The Euro remains above 1.1600, gaining over 0.15% as the Dollar weakens amid low data

    by VT Markets
    /
    Dec 2, 2025

    The EUR/USD pair rose by 0.15% to remain above 1.1600 as the US dollar weakened. This movement followed hawkish comments by the Bank of Japan’s Governor Ueda and a deceleration of US manufacturing activity.

    The US PMI showed a decline, with employment in the manufacturing sector falling, partly attributed to tariffs. Speculation about changes in US economic policy leadership further weakened the dollar.

    European Manufacturing Data

    In Europe, mixed results came from HCOB Manufacturing PMIs, with Germany and the Eurozone missing targets. Economic data’s impact on EUR/USD remains minimal, with attention on potential peace talks between Ukraine and Russia.

    US and EU economic outlooks will focus on upcoming data, such as the EU’s HICP and US’s employment and inflation indicators. The EUR/USD remains near the confluence of the 50- and 100-day SMAs, with technical indicators suggesting potential short-term sideways movement.

    The Euro is the currency used by 20 EU countries and accounts for 31% of global foreign exchange transactions. The ECB plays a role in managing the currency’s value by setting interest rates. Inflation data, alongside economic indicators like GDP and trade balance, influence the Euro’s exchange rate.

    The US Dollar is showing weakness, which creates opportunities for us. Markets are pricing in an 87% chance that the Federal Reserve will cut interest rates later this month, a move supported by recent data. We’ve seen slowing economic growth, with last quarter’s GDP revised down to just 0.8%, and inflation continuing its cooling trend.

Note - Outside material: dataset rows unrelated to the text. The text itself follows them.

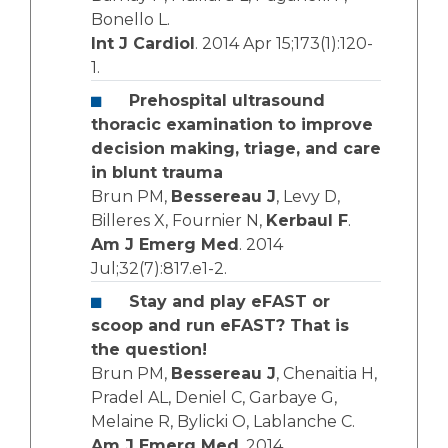
Bonello L.
Int J Cardiol
. 2014 Apr 15;173(1):120-
1.
Prehospital ultrasound
thoracic examination to improve
decision making, triage, and care
in blunt trauma
Brun PM,
Bessereau J
, Levy D,
Billeres X, Fournier N,
Kerbaul F
.
Am J Emerg Med
. 2014
Jul;32(7):817.e1-2.
Stay and play eFAST or
scoop and run eFAST? That is
the question!
Brun PM,
Bessereau J
, Chenaitia H,
Pradel AL, Deniel C, Garbaye G,
Melaine R, Bylicki O, Lablanche C.
Am J Emerg Med
. 2014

    US and European Monetary Policies

    In Europe, the situation is different, with the European Central Bank likely to hold interest rates steady for now. Recent inflation data from last week showed the Harmonized Index of Consumer Prices (HICP) at 2.5%, still stubbornly above the 2% target. This policy divergence between an expected Fed cut and a steady ECB should continue to support the Euro against the Dollar.

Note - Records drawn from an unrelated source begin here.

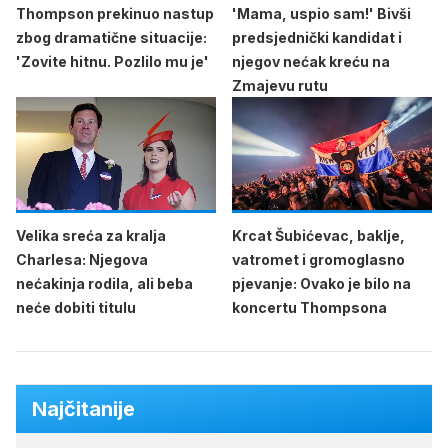
Thompson prekinuo nastup
'Mama, uspio sam!' Bivši
zbog dramatične situacije:
predsjednički kandidat i
'Zovite hitnu. Pozlilo mu je'
njegov nećak kreću na
Zmajevu rutu
Velika sreća za kralja
Krcat Šubićevac, baklje,
Charlesa: Njegova
vatromet i gromoglasno
nećakinja rodila, ali beba
pjevanje: Ovako je bilo na
neće dobiti titulu
koncertu Thompsona
Najčitanije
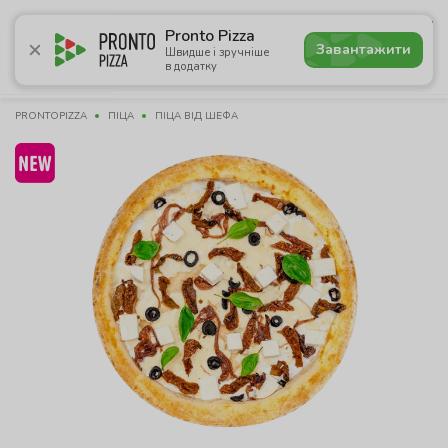
5.0
Pronto Pizza
Завантажити
Швидше і зручніше
в додатку
Акції
Піца
Суші
Сети
Комбо
Напої
Пасти
PRONTOPIZZA
ПІЦА
ПІЦА ВІД ШЕФА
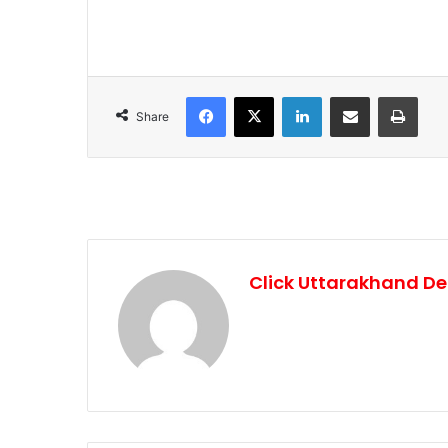
Facebook
X
LinkedIn
Share via Email
Print
Share
Click Uttarakhand De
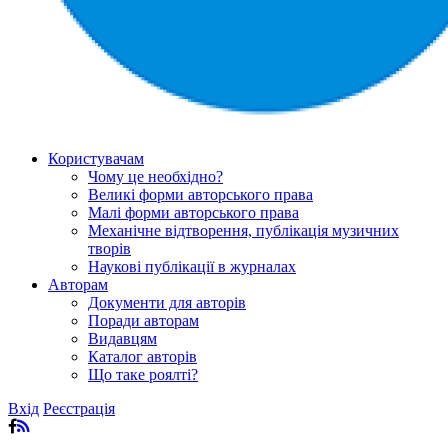
Користувачам
Чому це необхідно?
Великі форми авторського права
Малі форми авторського права
Механічне відтворення, публікація музичних
творів
Наукові публікації в журналах
Авторам
Документи для авторів
Поради авторам
Видавцям
Каталог авторів
Що таке роялті?
Вхід
Реєстрація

    Given this outlook, we should consider positioning for further EUR/USD strength into the end of the year. Buying call options on the EUR/USD with January 2026 expiry could be a prudent way to play this expected move. This strategy allows us to profit from a rise above 1.1600 while capping our potential downside.

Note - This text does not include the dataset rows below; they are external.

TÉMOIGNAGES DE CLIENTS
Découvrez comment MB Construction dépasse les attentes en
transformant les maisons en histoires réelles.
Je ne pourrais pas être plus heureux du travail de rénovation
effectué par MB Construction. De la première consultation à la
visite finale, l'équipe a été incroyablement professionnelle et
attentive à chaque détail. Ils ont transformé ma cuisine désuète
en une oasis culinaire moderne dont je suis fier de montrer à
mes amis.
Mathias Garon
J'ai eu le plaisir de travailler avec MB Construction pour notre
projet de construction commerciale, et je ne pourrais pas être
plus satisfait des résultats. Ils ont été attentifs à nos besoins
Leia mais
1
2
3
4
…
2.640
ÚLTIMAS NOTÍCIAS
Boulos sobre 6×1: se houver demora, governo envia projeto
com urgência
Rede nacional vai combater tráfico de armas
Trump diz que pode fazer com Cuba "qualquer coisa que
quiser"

    We must watch the upcoming US Core PCE inflation and jobs data this week, as any surprisingly strong numbers could challenge the rate cut narrative and cause a sharp reversal. Geopolitical developments are also a factor, as any setback in the Ukraine-Russia peace talks could quickly sour sentiment toward the Euro. The mixed manufacturing numbers from Germany, which showed a renewed drop in new orders in November 2025, also remind us that the Eurozone’s economic footing isn’t entirely solid.

    Technically, the pair is consolidating near the 1.1600 level, capped by key moving averages around 1.1642. A decisive break above this resistance would open the door to a test of 1.1700. On the downside, a drop below the 20-day moving average at 1.1571 would signal that the bullish momentum is fading.